Mi madre no mostró interés en ninguna de mis cábalas. En cambio añadió el cuánto. No le interesaba la razón que moviera a mi padre a realizar tan inesperado envío salvo si éste tenía valor en el mercado. A no ser que lo haya robado, entonces voy y le saco los ojos. No había, pues, motivos sentimentales ni intención alguna de abrir investigaciones respecto de la identidad del autor o autora del lienzo. Así que cogió el teléfono y empezó a llamar a galerías de arte. Los primeros intentos resultaron infructuosos, nadie sabía quién era MTR y menos que fuera pintor. Hube de advertir que el orden alfabético de las páginas amarillas no resultaba la fórmula más idónea y sugerir la m de moderno (modern art) como letra con más posibilidades de éxito que la a de arte, en la que se incluyen también algunas tiendas dedicadas a la loza fina, por más artística que sea. Fue más sencillo; acostumbro a tener razón. En la primera galería donde dijeron conocer a un pintor que firmaba MTR colgaron tras contar mi madre la historia, convencidos de que a las amas de casa londinenses, en especial a las de un suburbio, les pueden ocurrir cosas increíbles pero que éstas tienen un límite. Mi madre consideró el incidente como una buena señal, así que se hizo por pasar por una multimillonaria aburrida que quería desprenderse de un cuadro de MTR. ¿Mario Torres Rojas, señora?, bueno, yo no sé, verá éstas cosas las llevaba mi marido que en paz descanse, el caso que es que me mudo y no me hace juego con la nueva decoración ¿sabe?. Resultó ser un gran negocio. Nunca me quiso decir la cantidad que le habían dado por el cuadro, pero cambiamos de casa, nos compramos un coche y lo celebramos con unas vacaciones en Palma de Mallorca. Yo he estudiado con aquel dinero, vivimos bien gracias a Inertia. No pude imaginar entonces que habría de pagar por él de una manera tan cruel.
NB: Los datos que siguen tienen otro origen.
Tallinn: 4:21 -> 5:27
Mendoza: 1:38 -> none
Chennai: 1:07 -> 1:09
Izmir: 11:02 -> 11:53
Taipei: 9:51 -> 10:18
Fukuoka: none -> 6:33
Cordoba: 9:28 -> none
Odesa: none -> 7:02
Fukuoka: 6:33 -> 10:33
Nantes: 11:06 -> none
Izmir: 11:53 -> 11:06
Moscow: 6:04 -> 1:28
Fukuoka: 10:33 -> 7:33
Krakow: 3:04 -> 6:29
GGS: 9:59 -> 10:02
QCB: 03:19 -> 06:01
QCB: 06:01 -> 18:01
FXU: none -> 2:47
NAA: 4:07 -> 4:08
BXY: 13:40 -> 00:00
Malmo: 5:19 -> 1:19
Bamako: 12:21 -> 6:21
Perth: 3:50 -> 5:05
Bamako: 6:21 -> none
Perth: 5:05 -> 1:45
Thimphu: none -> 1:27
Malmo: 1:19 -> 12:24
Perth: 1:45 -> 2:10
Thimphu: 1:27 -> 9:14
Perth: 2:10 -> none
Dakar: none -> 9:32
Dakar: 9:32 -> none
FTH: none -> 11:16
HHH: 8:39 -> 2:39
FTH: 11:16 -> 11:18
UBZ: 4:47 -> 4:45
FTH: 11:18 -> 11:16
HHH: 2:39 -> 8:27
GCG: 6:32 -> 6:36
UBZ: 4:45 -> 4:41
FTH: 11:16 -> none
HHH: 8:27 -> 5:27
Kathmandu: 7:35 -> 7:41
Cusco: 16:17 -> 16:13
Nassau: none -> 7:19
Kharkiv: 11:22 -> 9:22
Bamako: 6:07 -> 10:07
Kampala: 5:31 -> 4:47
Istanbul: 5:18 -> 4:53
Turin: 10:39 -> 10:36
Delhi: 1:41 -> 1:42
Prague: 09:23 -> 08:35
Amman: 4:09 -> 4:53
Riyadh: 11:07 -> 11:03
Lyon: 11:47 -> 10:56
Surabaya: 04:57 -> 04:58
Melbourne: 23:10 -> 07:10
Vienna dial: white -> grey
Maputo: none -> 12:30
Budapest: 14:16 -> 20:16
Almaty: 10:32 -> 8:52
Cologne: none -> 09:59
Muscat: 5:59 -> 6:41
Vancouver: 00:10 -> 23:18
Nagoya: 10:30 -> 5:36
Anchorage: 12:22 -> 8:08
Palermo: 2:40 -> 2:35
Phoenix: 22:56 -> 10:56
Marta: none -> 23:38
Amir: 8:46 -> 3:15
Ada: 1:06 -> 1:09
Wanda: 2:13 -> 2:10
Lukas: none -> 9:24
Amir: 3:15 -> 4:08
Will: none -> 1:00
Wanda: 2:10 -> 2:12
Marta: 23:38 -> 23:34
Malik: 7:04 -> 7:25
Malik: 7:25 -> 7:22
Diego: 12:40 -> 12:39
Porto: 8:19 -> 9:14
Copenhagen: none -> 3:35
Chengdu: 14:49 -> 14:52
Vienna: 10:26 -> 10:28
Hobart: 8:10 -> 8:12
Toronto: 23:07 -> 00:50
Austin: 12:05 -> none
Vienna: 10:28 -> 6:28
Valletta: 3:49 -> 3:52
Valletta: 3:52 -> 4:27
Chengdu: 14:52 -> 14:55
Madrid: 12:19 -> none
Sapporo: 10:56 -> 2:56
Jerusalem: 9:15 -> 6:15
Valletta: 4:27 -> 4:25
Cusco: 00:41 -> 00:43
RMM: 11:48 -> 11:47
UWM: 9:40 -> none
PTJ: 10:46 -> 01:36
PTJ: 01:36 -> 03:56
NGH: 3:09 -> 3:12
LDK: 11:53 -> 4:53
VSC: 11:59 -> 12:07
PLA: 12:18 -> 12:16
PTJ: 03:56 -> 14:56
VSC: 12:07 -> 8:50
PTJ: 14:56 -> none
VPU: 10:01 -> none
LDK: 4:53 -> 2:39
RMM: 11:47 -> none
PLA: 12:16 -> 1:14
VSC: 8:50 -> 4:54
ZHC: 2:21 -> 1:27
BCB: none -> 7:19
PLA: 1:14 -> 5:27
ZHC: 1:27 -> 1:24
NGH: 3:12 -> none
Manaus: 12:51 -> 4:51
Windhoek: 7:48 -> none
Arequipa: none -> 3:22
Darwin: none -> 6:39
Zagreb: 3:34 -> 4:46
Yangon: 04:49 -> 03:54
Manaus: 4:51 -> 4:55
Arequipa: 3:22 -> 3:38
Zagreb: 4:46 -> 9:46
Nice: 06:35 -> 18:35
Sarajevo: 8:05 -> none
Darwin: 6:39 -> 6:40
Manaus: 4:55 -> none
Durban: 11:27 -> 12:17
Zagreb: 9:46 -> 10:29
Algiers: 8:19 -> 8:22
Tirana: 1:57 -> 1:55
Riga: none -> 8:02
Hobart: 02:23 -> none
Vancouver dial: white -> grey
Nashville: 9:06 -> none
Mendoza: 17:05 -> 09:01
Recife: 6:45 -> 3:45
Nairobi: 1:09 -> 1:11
Mario ha muerto. Ahora conocen su nombre en cualquier lugar del planeta, está en libros de texto y en bibliotecas. Miles de jóvenes que quieren ser pintores estudian su obra. Sus exposiciones congregan a multitudes, informan de ellas en las televisiones; los banqueros, los famosos, pugnan por hacerse con uno de sus cuadros, dibujos, bocetos, lo que sea. Mario ha muerto en mis brazos, estábamos solos como cada día durante cerca de tres meses e ignoro si hago bien o mal escribiendo estas cosas. Le hice creer que era una periodista y me arrepiento. No me gusta mentir. Cuando recibí la carta de mi padre, unos días después de su asesinato, pidiéndome como último favor que me pusiera en contacto con Mario, no me resultó una idea extraña. Tal vez porque había idealizado la imagen de aquel hombre y de sus cuadros, de aquel ser tan misterioso del que se hablaba tanto y del que tan poco se sabía. Hablo español bastante bien (también gracias al regalo inesperado). La curiosidad por estar cerca del artista, probablemente el más importante de este siglo (junto a Picasso, es lo que dicen los expertos; sé bien poco de pintura), era demasiado fuerte. Tenía una deuda que saldar con él y con mi padre, un compromiso que terminaba con la simple contemplación. Bastaba con acercarme a él, una mirada, un intercambio de palabras, un cometido sencillo. Al final de este libro se acompaña una carta que lo explica.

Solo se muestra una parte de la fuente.